Defendant also argues that the Plaintiff has waived any enforcement of the Worcester agreement.  Defendant believes that the Plaintiff could have filed a Motion to Enforce the Agreement as early as February 2, 2009, but instead waited over a year, not doing so until March 15, 2011, in his amended complaint.  The Defendant also argues that continuing negotiations after the Worcester case’s dismissal are inconsistent with any intention to enforce the agreement. 

            The waiver of a claim must be intentional.  Food Fair Stores, Inc. v.

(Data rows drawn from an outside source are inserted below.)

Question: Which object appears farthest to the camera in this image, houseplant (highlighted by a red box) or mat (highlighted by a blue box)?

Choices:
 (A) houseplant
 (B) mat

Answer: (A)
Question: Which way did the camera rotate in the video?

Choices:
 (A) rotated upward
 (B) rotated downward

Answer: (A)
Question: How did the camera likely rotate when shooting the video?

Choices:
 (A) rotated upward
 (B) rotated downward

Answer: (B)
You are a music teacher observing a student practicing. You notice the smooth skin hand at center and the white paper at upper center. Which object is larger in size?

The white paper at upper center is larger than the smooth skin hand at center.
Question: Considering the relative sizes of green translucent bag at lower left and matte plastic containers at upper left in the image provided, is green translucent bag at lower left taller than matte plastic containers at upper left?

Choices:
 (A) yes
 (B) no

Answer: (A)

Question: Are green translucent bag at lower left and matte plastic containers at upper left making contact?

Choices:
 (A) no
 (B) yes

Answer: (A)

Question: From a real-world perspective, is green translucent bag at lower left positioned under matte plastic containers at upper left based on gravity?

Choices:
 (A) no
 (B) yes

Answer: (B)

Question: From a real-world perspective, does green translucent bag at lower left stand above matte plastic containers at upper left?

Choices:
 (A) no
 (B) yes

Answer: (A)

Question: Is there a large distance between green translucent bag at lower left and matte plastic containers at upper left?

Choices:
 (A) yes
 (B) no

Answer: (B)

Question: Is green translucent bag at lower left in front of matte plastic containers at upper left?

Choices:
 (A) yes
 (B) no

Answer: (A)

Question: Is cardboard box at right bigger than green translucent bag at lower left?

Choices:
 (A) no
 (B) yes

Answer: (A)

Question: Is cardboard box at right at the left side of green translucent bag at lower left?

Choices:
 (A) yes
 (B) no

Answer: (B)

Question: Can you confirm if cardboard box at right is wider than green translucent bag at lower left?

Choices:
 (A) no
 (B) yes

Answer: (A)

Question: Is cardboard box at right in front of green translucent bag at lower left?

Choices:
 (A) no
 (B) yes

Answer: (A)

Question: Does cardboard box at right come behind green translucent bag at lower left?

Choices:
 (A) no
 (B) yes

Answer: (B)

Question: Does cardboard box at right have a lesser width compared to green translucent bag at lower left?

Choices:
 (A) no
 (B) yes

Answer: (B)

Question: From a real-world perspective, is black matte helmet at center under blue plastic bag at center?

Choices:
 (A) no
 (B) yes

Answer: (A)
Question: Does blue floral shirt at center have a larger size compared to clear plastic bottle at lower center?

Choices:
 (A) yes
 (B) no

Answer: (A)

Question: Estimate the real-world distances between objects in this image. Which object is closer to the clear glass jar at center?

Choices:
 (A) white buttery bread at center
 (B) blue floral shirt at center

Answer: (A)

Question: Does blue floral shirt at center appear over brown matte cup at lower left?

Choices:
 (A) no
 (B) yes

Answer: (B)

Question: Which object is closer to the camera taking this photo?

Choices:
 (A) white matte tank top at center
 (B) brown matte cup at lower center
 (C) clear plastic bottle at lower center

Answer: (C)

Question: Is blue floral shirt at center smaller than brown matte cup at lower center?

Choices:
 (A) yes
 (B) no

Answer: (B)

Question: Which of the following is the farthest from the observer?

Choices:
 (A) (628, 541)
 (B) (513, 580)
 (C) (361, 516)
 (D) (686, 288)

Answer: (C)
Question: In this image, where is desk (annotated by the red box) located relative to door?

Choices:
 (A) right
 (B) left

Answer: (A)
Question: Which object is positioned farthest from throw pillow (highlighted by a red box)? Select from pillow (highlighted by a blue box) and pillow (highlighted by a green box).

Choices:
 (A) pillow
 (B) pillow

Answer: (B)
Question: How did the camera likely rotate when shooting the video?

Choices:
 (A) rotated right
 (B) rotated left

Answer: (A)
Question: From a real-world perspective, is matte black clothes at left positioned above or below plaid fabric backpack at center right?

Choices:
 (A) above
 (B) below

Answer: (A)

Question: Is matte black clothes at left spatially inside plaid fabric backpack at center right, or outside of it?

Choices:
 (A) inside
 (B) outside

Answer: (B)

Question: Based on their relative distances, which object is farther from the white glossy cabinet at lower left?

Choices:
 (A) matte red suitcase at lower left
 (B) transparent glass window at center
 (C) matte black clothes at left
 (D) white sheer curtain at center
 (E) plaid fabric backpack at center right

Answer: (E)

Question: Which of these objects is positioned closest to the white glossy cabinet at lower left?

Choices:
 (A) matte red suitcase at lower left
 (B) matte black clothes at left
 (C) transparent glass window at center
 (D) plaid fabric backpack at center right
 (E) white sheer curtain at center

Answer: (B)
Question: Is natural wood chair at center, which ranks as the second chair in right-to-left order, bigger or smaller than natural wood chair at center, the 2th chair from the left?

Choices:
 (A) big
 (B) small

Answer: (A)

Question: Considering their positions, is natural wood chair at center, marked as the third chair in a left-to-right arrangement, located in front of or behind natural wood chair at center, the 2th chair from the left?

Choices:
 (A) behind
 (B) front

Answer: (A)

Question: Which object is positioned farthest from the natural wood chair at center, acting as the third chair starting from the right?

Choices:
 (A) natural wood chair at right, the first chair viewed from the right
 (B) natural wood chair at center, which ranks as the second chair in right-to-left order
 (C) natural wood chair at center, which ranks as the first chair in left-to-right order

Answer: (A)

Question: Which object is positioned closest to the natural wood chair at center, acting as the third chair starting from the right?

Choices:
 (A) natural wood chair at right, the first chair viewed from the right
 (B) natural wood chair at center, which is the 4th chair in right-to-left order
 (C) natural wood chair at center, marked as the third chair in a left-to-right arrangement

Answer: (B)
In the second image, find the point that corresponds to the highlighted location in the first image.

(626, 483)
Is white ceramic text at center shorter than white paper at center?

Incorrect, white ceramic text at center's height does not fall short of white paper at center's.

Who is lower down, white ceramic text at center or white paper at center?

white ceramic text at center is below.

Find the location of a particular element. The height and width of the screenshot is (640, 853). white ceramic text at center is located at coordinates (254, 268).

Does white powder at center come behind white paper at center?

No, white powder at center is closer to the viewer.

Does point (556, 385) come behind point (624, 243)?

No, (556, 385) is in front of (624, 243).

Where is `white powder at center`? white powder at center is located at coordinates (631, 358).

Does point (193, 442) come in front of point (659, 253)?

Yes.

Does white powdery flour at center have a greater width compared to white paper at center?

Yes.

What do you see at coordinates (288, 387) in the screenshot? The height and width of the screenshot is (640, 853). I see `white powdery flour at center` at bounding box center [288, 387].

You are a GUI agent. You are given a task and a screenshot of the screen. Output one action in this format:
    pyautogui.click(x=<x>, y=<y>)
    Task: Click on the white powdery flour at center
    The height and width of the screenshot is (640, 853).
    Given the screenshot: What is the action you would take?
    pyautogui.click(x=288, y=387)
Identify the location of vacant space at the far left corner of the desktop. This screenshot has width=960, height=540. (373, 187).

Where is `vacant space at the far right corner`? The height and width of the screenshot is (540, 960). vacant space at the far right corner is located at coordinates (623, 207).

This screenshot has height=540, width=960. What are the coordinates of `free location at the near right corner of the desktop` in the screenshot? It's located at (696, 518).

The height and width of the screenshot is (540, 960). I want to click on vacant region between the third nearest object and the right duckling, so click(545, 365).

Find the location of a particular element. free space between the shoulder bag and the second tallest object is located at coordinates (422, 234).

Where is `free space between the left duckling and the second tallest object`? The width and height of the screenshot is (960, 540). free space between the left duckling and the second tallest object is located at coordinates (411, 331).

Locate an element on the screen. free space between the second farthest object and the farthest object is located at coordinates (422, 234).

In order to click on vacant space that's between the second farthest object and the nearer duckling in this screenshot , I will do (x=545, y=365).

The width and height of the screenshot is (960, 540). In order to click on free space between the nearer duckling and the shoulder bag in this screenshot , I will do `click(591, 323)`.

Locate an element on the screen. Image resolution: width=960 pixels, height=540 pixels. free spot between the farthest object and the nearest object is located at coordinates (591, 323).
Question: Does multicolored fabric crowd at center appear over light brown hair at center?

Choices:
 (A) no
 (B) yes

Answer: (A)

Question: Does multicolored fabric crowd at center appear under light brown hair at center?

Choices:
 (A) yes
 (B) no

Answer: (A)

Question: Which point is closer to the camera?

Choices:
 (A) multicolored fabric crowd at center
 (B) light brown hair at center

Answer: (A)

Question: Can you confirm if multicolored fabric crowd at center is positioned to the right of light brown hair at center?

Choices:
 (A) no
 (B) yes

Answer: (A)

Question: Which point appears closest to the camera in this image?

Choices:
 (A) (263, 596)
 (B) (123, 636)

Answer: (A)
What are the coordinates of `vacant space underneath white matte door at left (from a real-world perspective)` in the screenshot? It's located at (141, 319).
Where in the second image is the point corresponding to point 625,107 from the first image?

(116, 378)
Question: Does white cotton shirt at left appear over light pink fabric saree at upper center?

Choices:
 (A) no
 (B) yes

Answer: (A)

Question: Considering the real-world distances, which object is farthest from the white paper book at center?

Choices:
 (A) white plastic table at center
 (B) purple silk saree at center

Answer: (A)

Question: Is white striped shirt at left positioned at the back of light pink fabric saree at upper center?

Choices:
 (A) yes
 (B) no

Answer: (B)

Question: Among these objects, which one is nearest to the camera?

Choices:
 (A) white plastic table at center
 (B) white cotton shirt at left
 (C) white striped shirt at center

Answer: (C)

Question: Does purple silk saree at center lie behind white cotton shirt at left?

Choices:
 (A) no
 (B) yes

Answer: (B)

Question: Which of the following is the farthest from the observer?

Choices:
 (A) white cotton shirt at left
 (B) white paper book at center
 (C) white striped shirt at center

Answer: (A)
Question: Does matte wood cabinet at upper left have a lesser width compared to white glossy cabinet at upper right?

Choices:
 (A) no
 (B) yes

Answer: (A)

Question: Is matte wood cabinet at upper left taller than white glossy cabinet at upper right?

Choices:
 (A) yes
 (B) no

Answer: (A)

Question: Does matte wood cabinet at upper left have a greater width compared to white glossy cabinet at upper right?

Blumberg, 234 Md. 521, 531, 200 A.2d 166, 172 (1964).  Though it can be inferred from conduct, Plaintiff’s conduct hardly amounts to a waiver, whether express or implied.  Plaintiff certainly did continue discussions related to the drafting of documents to memorialize their agreement after the Worcester mediation, as Defendant notes, but other than the failure to bring the claim earlier, Defendant has pointed to nothing that suggests Plaintiff abandoned or forgot the earlier agreement.  The parties came to an agreement in the Worcester mediation.  This Court finds no evidence of any intention to abandon or waive the provisions of that contract.


            Accordingly, for the additional reasons stated above, it is this ___ day of July, 2011, by the Circuit Court for Calvert County, Maryland,

ORDERED, that this Court’s previous Order denying the Mediator’s Motion to Quash subpoena and subpoena duces tecum is hereby CONFIRMED; and it is further

ORDERED, that this Court’s previous ORDER granting to Plaintiff’s Motion to Compel Enforcement of Settlement Agreement is hereby CONFIRMED; and it is further

ORDERED, that this Court’s previous ORDER granting the Plaintiff’s Judgment for Divorce is hereby CONFIRMED.






Judge Steven I. Platt

[1] An interesting issue would arise if the response had been otherwise.  Would a mediator be negligent if faced with a party exhibiting behavior which evidences a lack of capacity to participate in the mediation, or appears to be under duress from a third party not present, and she fails to stop the mediation or at least inquire further of the party about her mental state?